Nonostante non ci sia governo che non si riempia d’orgoglio per una qualche riforma sulla scuola con cui (in genere) getta nel caos docenti, famiglie e studenti, in Italia in pochi sembrano accorgersi di un fenomeno preoccupante: negli ultimi quindici anni, quasi tre milioni di ragazzi e ragazze (più maschi che femmine, più alunni degli istituti professionali che dei licei, più al sud che al nord, più stranieri che nativi) abbandonano le superiori, spesso soltanto al secondo anno, facendo lo slalom anche rispetto a quell’obbligo per l’istruzione stabilito all’età di 16 anni. Fra una legge e l’altra che reimmagina le ore da passare fra i banchi, uno slogan che strizza l’occhio alla formazione privata e un altro che prende in giro la cultura classica, si perdono intanto per strada un buon 15% di giovani (la percentuale è scesa, ma non ha granché di rassicurante e colloca l’Italia in un gradino bassissimo della scala europea), molti dei quali rimarranno in una condizione di vita sospesa. Andranno a ingrossare le fila dei neet: «not in education, employement, training».

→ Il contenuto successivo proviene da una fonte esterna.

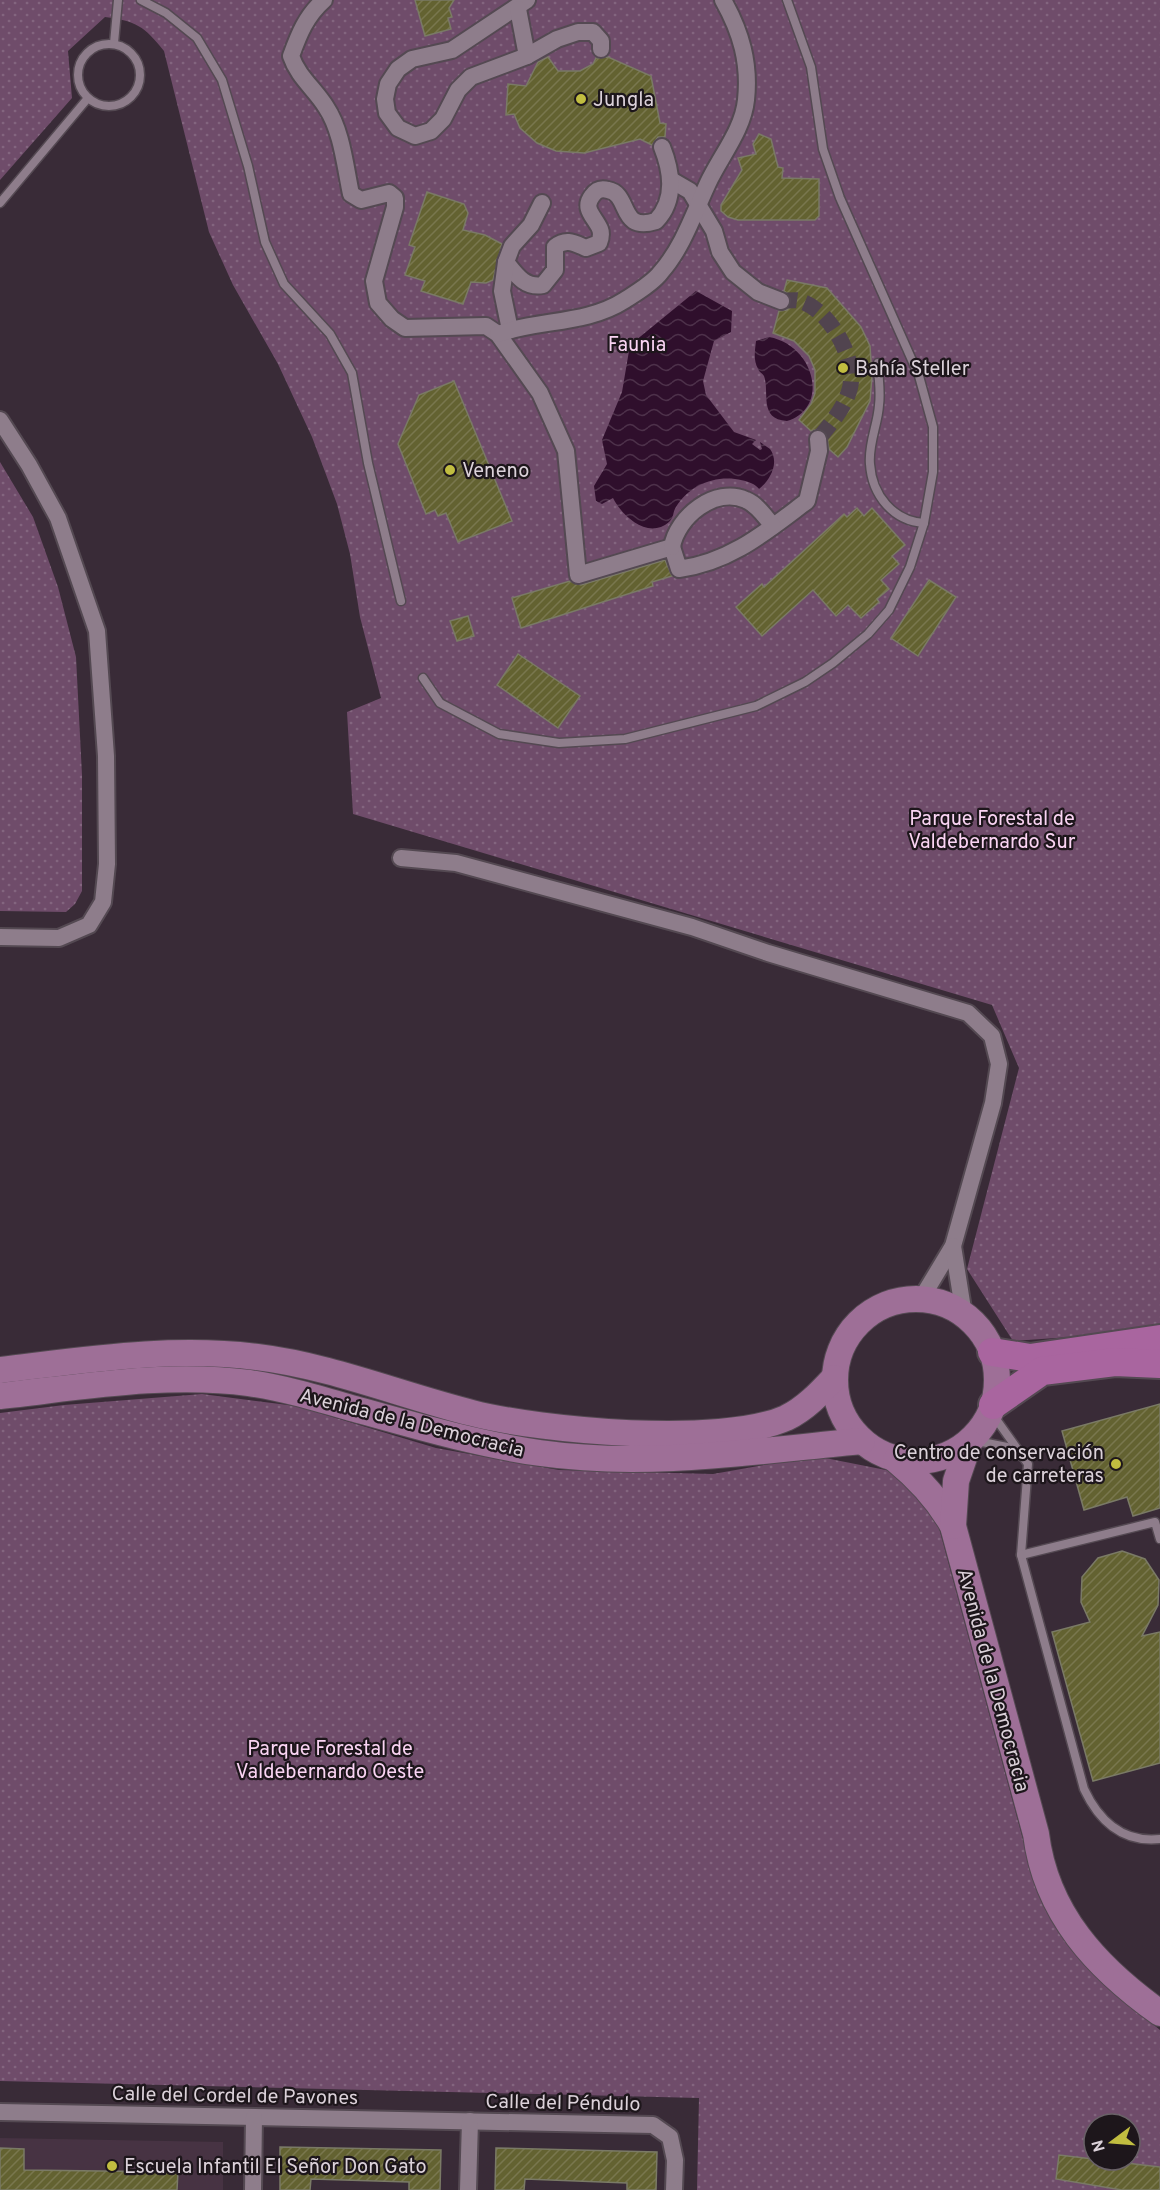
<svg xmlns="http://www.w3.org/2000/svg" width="1160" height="2190" viewBox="0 0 1160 2190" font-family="Overpass,sans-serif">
  <defs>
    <pattern id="park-dots" width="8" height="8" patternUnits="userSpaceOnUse" patternTransform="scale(1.5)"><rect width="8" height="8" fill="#6f4c6a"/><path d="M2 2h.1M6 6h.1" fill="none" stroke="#83657f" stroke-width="1.8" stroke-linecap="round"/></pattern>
    <pattern id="water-waves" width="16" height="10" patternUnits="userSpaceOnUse" patternTransform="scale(1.5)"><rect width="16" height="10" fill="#2f0f2c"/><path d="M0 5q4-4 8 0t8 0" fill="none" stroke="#4d314a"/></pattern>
    <pattern id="building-hatch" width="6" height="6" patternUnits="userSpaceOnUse" patternTransform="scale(1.5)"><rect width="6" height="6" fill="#636231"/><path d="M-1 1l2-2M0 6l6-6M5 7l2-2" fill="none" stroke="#79774e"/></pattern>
  </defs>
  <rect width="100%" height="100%" fill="#392b37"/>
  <polygon fill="#473343" points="0,2138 223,2142 223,2190 0,2190"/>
  <g fill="url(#park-dots)" fill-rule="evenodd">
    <path d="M0 0H1160V1325L1114 1334 1013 1341 967 1269 1019 1068 992 1005 353 814 347 712 381 698 360 617 350 554 337 504 312 437 278 364 233 285 209 232 164 51C144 26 136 21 105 17L68 51 72 98 0 180Z"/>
    <polygon points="0,462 33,517 58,587 76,657 82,775 82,891 75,904 66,912 0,911"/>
    <path d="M202 1394 296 1406 436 1448 559 1470 713 1474 815 1456 896 1472 935 1513 1032 1873 1113 1992 1160 2030V2190H697L699 2098 0 2081V1413L64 1405ZM1094 2124H1130V2160H1094Z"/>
  </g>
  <g fill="url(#water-waves)">
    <path d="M696 291 732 311 731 332 714 341 703 381 706 395 734 432 756 440 752 444 760 450 762 449 760 442 770 449C780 463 770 480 759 489 755 483 744 480 735 479 712 476 688 487 676 507 672 513 675 516 669 522 648 540 622 516 613 498L602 504 596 501 594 486 607 464 602 440 622 392 630 345Z"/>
    <path d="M769 337C814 345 831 407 787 421 758 419 770 392 764 376 762 373 759 372 758 369 753 360 755 350 756 341Z"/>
  </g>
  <g fill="url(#building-hatch)" stroke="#7a7a66" stroke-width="1.5">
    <polygon points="415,0 454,0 449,8 452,17 448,18 451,29 425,36"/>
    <polygon points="548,57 558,71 580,71 593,64 596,58 608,57 651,76 660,123 666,124 665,137 658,137 652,145 640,139 584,153 556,151 537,143 520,128 514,114 506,115 508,84 526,86 538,62"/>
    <polygon points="759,134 771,139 778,167 783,168 782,178 819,179 819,216 815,220 738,220 728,217 721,211 721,205 742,170 738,158 756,154 753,144"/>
    <polygon points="427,192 464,204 468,213 463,230 485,235 502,244 493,280 486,283 471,282 463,304 421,291 425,281 405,275 415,247 409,245"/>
    <polygon points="787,280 827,288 861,327 870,346 872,376 870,401 847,447 838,457 829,449 826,433 818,429 811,431 799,420 811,404 815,393 815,370 809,356 794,341 773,333 779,311 787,310 791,304 790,295 784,291"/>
    <polygon points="454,381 512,521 458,542 446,513 438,516 435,510 426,514 398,444 419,395"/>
    <polygon points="857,508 864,516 872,508 905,545 892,556 899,564 881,580 889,589 877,599 879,602 861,618 848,605 836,616 813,590 762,636 736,607 762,584 764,587 844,514 847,517"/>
    <polygon points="665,560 672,576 652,582 653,586 521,628 512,598 570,581 581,585"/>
    <polygon points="929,580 956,597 918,656 891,638"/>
    <polygon points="468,616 474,636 457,641 450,621"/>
    <polygon points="518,654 580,696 558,728 497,685"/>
    <polygon points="1160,1404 1160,1508 1133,1516 1127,1497 1084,1510 1062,1431"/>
    <polygon points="1122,1551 1145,1559 1159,1580 1158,1605 1142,1636 1160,1632 1160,1763 1093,1781 1052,1632 1090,1622 1081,1602 1082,1577 1098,1558"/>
    <polygon points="280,2147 441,2150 440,2190 409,2190 409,2182 311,2179 310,2190 280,2190"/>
    <polygon points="0,2148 24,2149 24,2170 178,2172 177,2190 0,2190"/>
    <polygon points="496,2148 657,2152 656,2190 627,2190 627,2183 525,2179 524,2190 495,2190"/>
    <polygon points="1059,2155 1160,2167 1160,2190 1122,2190 1056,2179"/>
  </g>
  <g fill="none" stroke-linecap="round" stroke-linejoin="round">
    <path stroke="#51444f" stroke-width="16" stroke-dasharray="16 8" stroke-linecap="butt" d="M781 301C787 301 795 299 800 301 829 309 857 358 850 388 845 407 831 424 818 439"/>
    <defs>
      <g id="lane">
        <polyline points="141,0 166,13 197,38 222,80 248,166 265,242 284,284 330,334 352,373 368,463 401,601"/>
        <polyline points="114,43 118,0"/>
        <circle cx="109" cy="75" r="31"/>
        <polyline points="0,203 88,98"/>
        <path d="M878 363C878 377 881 391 879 405 878 424 868 444 870 464 872 495 893 521 924 523"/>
        <polyline points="423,678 440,703 499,734 559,743 625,739 756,706 805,682 833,663 868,634 889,610 910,567 924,523 933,472 933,427 919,376 840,198 823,149 811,67 787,0"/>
        <path d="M991 1412 1028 1464 1021 1555 1084 1789C1099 1821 1123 1843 1160 1839"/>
        <polyline points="972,1440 1007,1447 1021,1456"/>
        <polyline points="1021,1555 1155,1522 1160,1539"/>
      </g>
      <g id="street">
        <path d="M324 0C306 16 299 34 291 56 298 77 315 89 326 107 342 131 345 166 351 194L361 200 389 193 395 198V207L374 281 378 303 392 319 405 328 486 326 498 334 540 393 566 451 578 575 672 547 679 569C731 562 767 531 807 501L819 451 818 439"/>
        <polyline points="527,0 452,50 412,59 398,69 388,84 385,99 387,113 398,128 415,136 431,131 443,119 458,90 471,77 527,56 557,39 578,32 593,32 601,41 601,49"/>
        <polyline points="518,9 527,56"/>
        <polyline points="671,180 690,191 714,231 720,252 733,272 758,292 781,301"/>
        <path d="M506 262C517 276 525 288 543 285L555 270V247C566 238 574 243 586 248L599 243C601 238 602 234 600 229 595 217 582 209 592 196 596 190 601 188 608 190 631 194 618 233 656 221 676 200 672 172 662 147"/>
        <polyline points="510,330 502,291 506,262 512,246 531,225 542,203"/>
        <path d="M498 334C540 319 586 325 625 300 636 293 653 283 661 272 683 247 694 213 708 183 720 157 743 130 746 100 750 63 741 32 723 0"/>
        <polyline points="0,420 29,465 58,518 97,631 106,756 107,864 103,902 89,925 59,938 0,937"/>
        <path d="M672 547C677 517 715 486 746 500 758 505 765 517 773 526"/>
        <polyline points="401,858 456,863 692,927 768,953 968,1013 992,1036 999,1064 993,1103 953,1246 921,1299"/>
        <polyline points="953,1246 964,1315"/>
        <polyline points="0,2112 653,2125 670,2137 675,2160 674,2190"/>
        <polyline points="253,2190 254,2117"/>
        <polyline points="468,2190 470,2121"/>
      </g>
      <g id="primary">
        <circle cx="916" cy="1380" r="81"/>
        <path d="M0 1370C85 1360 172 1346 257 1357 331 1366 400 1395 472 1413 541 1431 721 1447 786 1418 805 1409 820 1393 834 1378"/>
        <path d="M0 1396C82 1387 167 1372 249 1383 284 1388 320 1399 355 1409 416 1426 477 1444 540 1453 646 1468 756 1451 862 1441"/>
        <path d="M896 1460C919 1479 938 1499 953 1526L1036 1834C1046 1914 1097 1968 1160 2013"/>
        <polyline points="953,1526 956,1481 969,1443"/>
      </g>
      <g id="highway">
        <polyline points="992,1352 1030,1358 1160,1339"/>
        <polyline points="993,1405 1042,1371 1115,1362 1160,1364"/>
      </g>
    </defs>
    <use href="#lane" stroke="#544952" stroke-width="11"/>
    <use href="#street" stroke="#544952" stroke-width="20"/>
    <use href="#primary" stroke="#544952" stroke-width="28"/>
    <use href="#highway" stroke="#544952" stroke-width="32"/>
    <use href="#lane" stroke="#8e7d8b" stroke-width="8"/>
    <use href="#street" stroke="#8e7d8b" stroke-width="16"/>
    <use href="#primary" stroke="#9e6f97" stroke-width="26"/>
    <use href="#highway" stroke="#a9659f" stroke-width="28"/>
  </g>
  <g fill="#c1bd40" stroke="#1d161b" stroke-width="2">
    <circle cx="581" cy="99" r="6"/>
    <circle cx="843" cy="368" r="6"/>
    <circle cx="450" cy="470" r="6"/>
    <circle cx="1116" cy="1464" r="6"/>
    <circle cx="112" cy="2166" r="6"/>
  </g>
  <g text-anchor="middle" stroke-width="4.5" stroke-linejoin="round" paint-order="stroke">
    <g font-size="20" fill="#dbd1d9" stroke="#1d161b" text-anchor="start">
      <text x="593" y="106">Jungla</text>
      <text x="855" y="375">Bahía Steller</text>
      <text x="462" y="477">Veneno</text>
      <text x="1104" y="1459" text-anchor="end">Centro de conservación<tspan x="1104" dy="23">de carreteras</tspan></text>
      <text x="124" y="2173">Escuela Infantil El Señor Don Gato</text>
    </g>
    <g font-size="20" fill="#fad4f3" stroke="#1d161b">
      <text x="637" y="351">Faunia</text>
      <text x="992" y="825">Parque Forestal de<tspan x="992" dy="23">Valdebernardo Sur</tspan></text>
      <text x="330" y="1755">Parque Forestal de<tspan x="330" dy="23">Valdebernardo Oeste</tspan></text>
    </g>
    <g font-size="20" fill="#dbd1d9" stroke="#1d161b">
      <text transform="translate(412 1422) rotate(14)" y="7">Avenida de la Democracia</text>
      <text transform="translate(994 1680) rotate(75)" y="7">Avenida de la Democracia</text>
      <text transform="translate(235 2095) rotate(1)" y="7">Calle del Cordel de Pavones</text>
      <text transform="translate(563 2102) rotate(1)" y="7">Calle del Péndulo</text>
    </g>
  </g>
  <g transform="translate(1112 2142) rotate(254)"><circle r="28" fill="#1d161b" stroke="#696167" stroke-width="1.5"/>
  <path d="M0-4.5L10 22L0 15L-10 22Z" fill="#c1bd40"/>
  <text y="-9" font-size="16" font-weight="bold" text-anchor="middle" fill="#dbd1d9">N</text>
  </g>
</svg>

Sono proprio loro, figli e figlie di molte classi sociali differenti, i candidati numero uno all’emarginazione permanente, un enigma sociale in apparenza irrisolvibile (non certo con la retorica del somaro e meritevole), ghettizzati dalla loro stessa mancanza di opportunità e desiderio, «cervelli spenti», dimenticati da tutti se non quando assurgono agli onori della cronaca per qualche nefandezza commessa.

Forse allora, invece di preoccuparsi di trasformare sempre di più uno studente in un perfetto cliente, bisognerebbe ricominciare da qui, da questa ineguaglianza di partenza che fa precipitare alcuni lungo un pendio senza appigli e solleva sul podio altri, i cosiddetti meritevoli, quelli per cui la scuola neanche sarebbe necessaria, dato che la motivazione alla competenza fa già parte del loro dna (famigliare, ambientale, sociale, individuale). Non si tratta qui di rispolverare nostalgicamente un modello educativo alla don Milani. I tempi sono mutati, la fonte principale di conoscenza del mondo viene fornita oggi dai Social Network. Casomai, sarebbe opportuno che al posto dell’alternanza scuola/lavoro, al posto di un insegnamento con una vocazione aziendalistica, si rintracciasse un significato collettivo a parole quali educazione, apprendimento, competenza.

Abbiamo tanti piccoli e medi imprenditori e altrettante imprenditrici in Italia. Pochi e poche intellettuali che sappiano decodificare le informazioni, non lasciarsi investire da bugie né da corruzione di pensiero. E soprattutto la piaga che non ci permette di essere in testa alle sempreverdi classifiche di merito europeo e straniero è l’analfabetismo di ritorno, quella disabitudine alla comprensione di un testo e alla capacità di ragionamento, abilità che non interessa più incentivare. Anzi, è osteggiata, con l’abbandono del sistema bibliotecario e con lo sprezzo della lettura a favore di anonimi e veloci test «indicatori».